══ Provided data ══

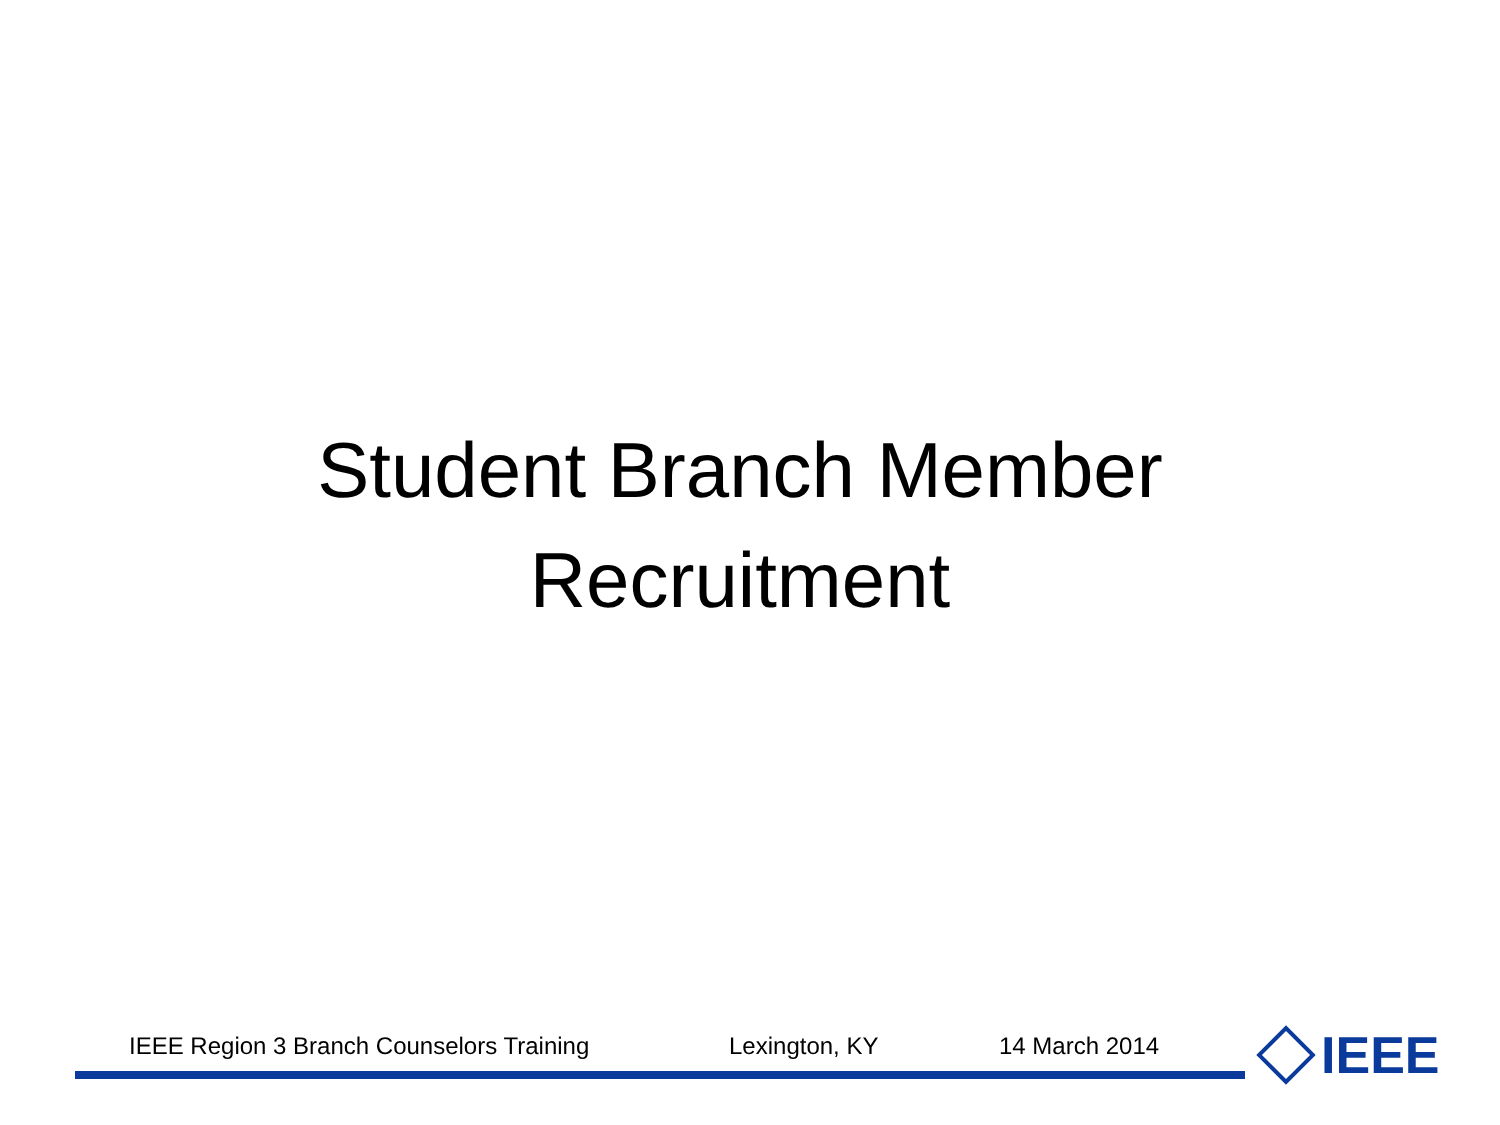Student Branch Member
Recruitment
IEEE Region 3 Branch Counselors Training Lexington, KY 14 March 2014 IEEE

═══

§ Your assignment:
Output the listing above exactly as it stands; no picture should appear.

§ Answer box:
Student Branch Member
Recruitment
IEEE Region 3 Branch Counselors Training Lexington, KY 14 March 2014 IEEE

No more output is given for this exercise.